#### Excerto do texto
########

Quando falamos de trabalho remoto, já todos sabemos das principais vantagens, dificuldades e estratégias para manter uma rotina de trabalho e de equipa eficiente. Já aprendemos que é necessário manter o balanço entre a vida pessoal e a profissional e que para isso temos de criar uma rotina que nos permita distinguir as 2 faces da mesma moeda que é a vida. Sabemos que precisamos de tanto tempo a sós como em companhia de outros (ainda que por via digital) e que manter uma equipa unida é manter os laços pessoais entre os seus membros.

Mas na verdade, nada disto é novo: o contexto mudou, mas as pessoas de todos os dias permanecem as mesmas.

A base das dificuldades de comunicação, relações interpessoais e liderança que vivemos em contexto de trabalho remoto não diferem das que vivemos quando lidamos com estes temas presencialmente, apenas a forma é que muda.

Conhecemos as nossas preferências pessoais?

Conhecemos as preferências pessoais das pessoas que nos rodeiam? (seja em casa ou no trabalho)

Sabemos em concreto as nossas diferenças e semelhanças?

Conseguimos ultrapassar o que nos afasta e trabalhar no que nos une?

Seja em contexto de trabalho ou na nossa vida pessoal, as areias que muitas vezes se entranham e danificam a engrenagem que construímos para nos relacionarmos com os outros, advém de um desconhecimento e falta de aceitação do que cada um é e prefere.

########

#### Dados fornecidos
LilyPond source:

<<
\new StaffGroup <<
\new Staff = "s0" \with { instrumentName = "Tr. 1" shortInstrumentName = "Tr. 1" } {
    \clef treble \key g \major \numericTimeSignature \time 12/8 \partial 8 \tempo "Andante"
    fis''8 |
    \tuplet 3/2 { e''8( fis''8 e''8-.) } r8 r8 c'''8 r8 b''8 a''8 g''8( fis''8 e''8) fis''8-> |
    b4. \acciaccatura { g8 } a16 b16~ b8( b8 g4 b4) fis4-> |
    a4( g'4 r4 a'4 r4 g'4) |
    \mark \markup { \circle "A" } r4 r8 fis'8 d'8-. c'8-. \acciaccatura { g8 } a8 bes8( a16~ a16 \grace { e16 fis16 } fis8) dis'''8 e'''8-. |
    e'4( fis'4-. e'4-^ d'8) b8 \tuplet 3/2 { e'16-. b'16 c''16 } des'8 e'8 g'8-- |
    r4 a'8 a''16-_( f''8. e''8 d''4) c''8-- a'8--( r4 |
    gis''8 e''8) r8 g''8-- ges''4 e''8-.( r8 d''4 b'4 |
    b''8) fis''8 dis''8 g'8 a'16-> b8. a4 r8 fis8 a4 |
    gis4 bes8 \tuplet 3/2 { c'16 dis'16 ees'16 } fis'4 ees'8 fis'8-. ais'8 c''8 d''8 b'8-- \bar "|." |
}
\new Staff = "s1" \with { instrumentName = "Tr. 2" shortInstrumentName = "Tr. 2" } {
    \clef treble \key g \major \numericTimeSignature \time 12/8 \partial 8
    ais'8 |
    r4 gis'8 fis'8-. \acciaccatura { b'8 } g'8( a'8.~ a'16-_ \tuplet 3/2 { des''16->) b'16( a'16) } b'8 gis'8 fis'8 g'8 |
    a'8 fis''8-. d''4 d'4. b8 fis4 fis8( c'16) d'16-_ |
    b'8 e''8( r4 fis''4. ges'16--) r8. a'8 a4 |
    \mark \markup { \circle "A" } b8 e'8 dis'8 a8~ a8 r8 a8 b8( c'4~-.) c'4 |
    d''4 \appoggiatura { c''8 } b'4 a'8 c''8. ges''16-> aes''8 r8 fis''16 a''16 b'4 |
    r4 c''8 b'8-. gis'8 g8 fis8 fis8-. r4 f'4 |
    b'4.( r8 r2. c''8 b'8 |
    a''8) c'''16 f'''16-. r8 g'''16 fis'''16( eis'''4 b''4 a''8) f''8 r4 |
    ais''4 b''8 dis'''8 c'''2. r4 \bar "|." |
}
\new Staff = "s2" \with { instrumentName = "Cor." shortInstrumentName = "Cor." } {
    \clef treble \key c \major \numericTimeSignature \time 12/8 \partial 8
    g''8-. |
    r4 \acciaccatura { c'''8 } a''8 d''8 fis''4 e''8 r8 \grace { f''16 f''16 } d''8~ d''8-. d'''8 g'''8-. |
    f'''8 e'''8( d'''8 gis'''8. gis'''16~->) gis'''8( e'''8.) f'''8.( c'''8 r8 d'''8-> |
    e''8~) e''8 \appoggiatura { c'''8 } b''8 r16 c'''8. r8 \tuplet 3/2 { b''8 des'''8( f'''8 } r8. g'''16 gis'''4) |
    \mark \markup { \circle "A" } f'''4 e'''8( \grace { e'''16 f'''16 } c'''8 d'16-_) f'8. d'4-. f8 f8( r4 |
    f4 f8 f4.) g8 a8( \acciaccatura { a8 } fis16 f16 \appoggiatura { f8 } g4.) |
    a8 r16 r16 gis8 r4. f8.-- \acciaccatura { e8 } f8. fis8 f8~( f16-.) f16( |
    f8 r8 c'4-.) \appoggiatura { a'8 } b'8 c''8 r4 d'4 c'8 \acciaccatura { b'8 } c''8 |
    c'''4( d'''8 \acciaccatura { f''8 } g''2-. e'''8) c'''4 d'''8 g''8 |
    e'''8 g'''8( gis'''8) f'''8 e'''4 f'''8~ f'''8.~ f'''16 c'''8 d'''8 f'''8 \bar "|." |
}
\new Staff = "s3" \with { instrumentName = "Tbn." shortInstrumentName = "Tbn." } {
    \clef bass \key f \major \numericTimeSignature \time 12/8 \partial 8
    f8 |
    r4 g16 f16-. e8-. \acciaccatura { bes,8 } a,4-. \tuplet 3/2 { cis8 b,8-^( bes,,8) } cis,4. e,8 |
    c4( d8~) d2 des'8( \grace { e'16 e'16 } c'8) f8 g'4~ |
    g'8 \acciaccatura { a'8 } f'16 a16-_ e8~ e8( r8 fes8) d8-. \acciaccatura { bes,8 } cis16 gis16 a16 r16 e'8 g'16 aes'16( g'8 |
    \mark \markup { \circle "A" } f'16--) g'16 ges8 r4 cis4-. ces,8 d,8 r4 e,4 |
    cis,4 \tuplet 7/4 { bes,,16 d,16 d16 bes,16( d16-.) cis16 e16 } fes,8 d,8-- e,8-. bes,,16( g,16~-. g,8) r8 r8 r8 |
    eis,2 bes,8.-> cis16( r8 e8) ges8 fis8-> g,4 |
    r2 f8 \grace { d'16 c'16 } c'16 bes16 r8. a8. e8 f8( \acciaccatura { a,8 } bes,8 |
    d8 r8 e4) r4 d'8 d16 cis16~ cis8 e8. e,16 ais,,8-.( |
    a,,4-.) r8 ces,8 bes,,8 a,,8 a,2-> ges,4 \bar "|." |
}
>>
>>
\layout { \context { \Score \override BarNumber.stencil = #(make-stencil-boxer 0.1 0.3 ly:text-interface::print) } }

########

#### Descrição da tarefa
Cite na íntegra o excerto sobre o trabalho remoto, sem qualquer alteração. As linhas acima não são necessárias para realizar o que se pede.

#### Resposta à tarefa
Quando falamos de trabalho remoto, já todos sabemos das principais vantagens, dificuldades e estratégias para manter uma rotina de trabalho e de equipa eficiente. Já aprendemos que é necessário manter o balanço entre a vida pessoal e a profissional e que para isso temos de criar uma rotina que nos permita distinguir as 2 faces da mesma moeda que é a vida. Sabemos que precisamos de tanto tempo a sós como em companhia de outros (ainda que por via digital) e que manter uma equipa unida é manter os laços pessoais entre os seus membros.

Mas na verdade, nada disto é novo: o contexto mudou, mas as pessoas de todos os dias permanecem as mesmas.

A base das dificuldades de comunicação, relações interpessoais e liderança que vivemos em contexto de trabalho remoto não diferem das que vivemos quando lidamos com estes temas presencialmente, apenas a forma é que muda.

Conhecemos as nossas preferências pessoais?

Conhecemos as preferências pessoais das pessoas que nos rodeiam? (seja em casa ou no trabalho)

Sabemos em concreto as nossas diferenças e semelhanças?

Conseguimos ultrapassar o que nos afasta e trabalhar no que nos une?

Seja em contexto de trabalho ou na nossa vida pessoal, as areias que muitas vezes se entranham e danificam a engrenagem que construímos para nos relacionarmos com os outros, advém de um desconhecimento e falta de aceitação do que cada um é e prefere.